Pages

Monday, 2 January 2017

Magic Word Squares with python-constraint

This post will deal with the seemingly boring topic of magic word squares - I define these to be squares of letters where each row is a dictionary word, and each column is also a dictionary word. In my wordlist, there are 3,641 4-letter words (I talk about how I generated the wordlist below). How many possible 4 by 4 word squares do you think there are? Would you believe 90.6 million? I was rather surprised to discover there were so many. What about 8 by 8 word squares (given there are 12,317 8 letter words in the wordlist)? would you believe 0? It turns out it gets much harder to find word squares as you increase the side length.

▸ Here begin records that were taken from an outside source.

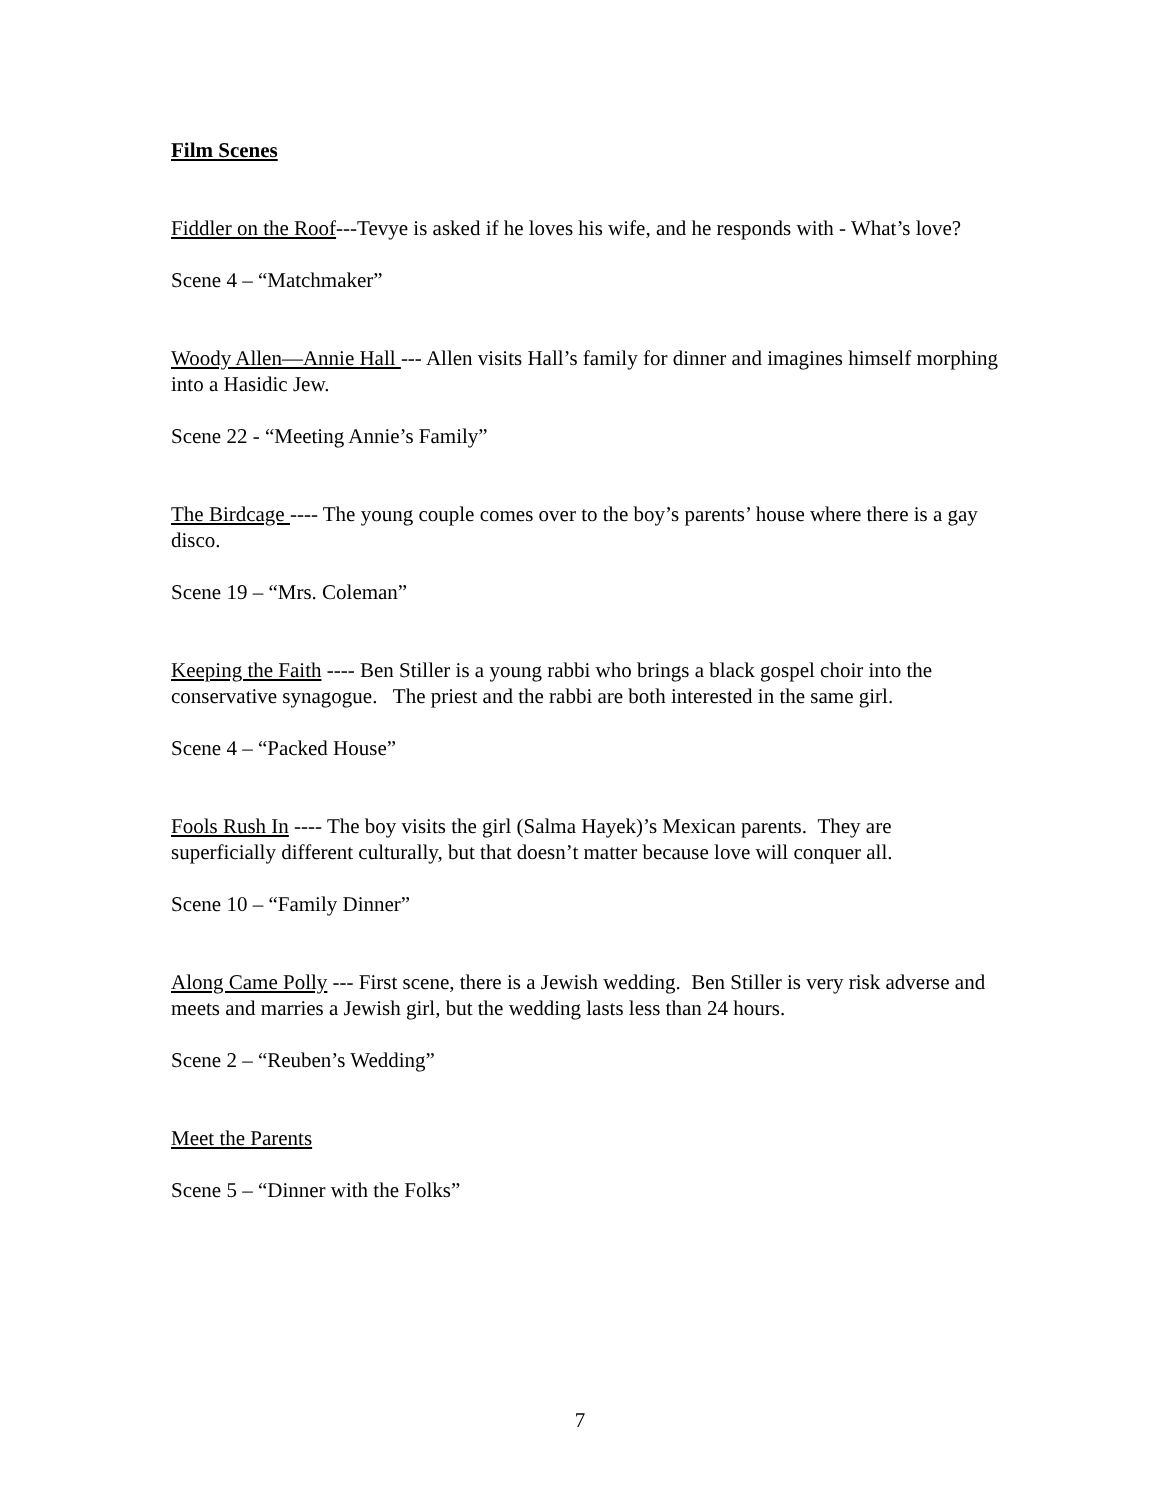Film Scenes
Fiddler on the Roof---Tevye is asked if he loves his wife, and he responds with - What’s love?
Scene 4 – “Matchmaker”
Woody Allen—Annie Hall --- Allen visits Hall’s family for dinner and imagines himself morphing into a Hasidic Jew.
Scene 22 - “Meeting Annie’s Family”
The Birdcage ---- The young couple comes over to the boy’s parents’ house where there is a gay disco.
Scene 19 – “Mrs. Coleman”
Keeping the Faith ---- Ben Stiller is a young rabbi who brings a black gospel choir into the conservative synagogue. The priest and the rabbi are both interested in the same girl.
Scene 4 – “Packed House”
Fools Rush In ---- The boy visits the girl (Salma Hayek)’s Mexican parents. They are superficially different culturally, but that doesn’t matter because love will conquer all.
Scene 10 – “Family Dinner”
Along Came Polly --- First scene, there is a Jewish wedding. Ben Stiller is very risk adverse and meets and marries a Jewish girl, but the wedding lasts less than 24 hours.
Scene 2 – “Reuben’s Wedding”
Meet the Parents
Scene 5 – “Dinner with the Folks”
7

I'll display some of the word squares and other stats before I display the python code I used to generate all these things further down.

Some example word squares

a z o
n o w
t o n
f u z z
a l o e
g a r s    
s n i t
f r i z z
l a r e e
o d o r s
p i n o t
s i s s y
z y g o t e
y e l p e d
g l u i n g
o p i a t e
t e n t e r
e d g e r s
e s c a p e s
s e a l a n t
c a s e t t e
a l e r t e r
p a t t e r n
e n t e r a l
s t e r n l y

How many word squares are there?

I counted how many word squares there are for each side length. I was suprised how many there are for 4x4 squares, but then there are no 8x8 squares or higher. The No. of words is how many words of that particular length occur in the wordlist.

Side LengthNo. of wordsNo. of squares
31,0142,607,858
43,64190,669,454
56,68310,991,077
69,55968,518
711,96098
812,3170
911,1810
108,760didn't check
116,296didn't check
124,082didn't check
132,493didn't check
141,326didn't check
15720didn't check

Building the wordlist

I identified two wordlists which I might use: the scrabble dictionary, and googles billion word corpus. Unfortunately, the scrabble dictionary has so many weird words I've never heard of before, and google's dataset has a heap of misspellings and gibberish. To get my wordlist I found the intersection of the two, with the hope being that the result will be just reasonably common proper English words.

The code

I used python-constraint to solve the squares. A basic (very slow) implementation is shown below

from constraint import *
problem = Problem()
s = 6
problem.addVariables(range(s*s), list("abcdefghijklmnopqrstuvwxyz"))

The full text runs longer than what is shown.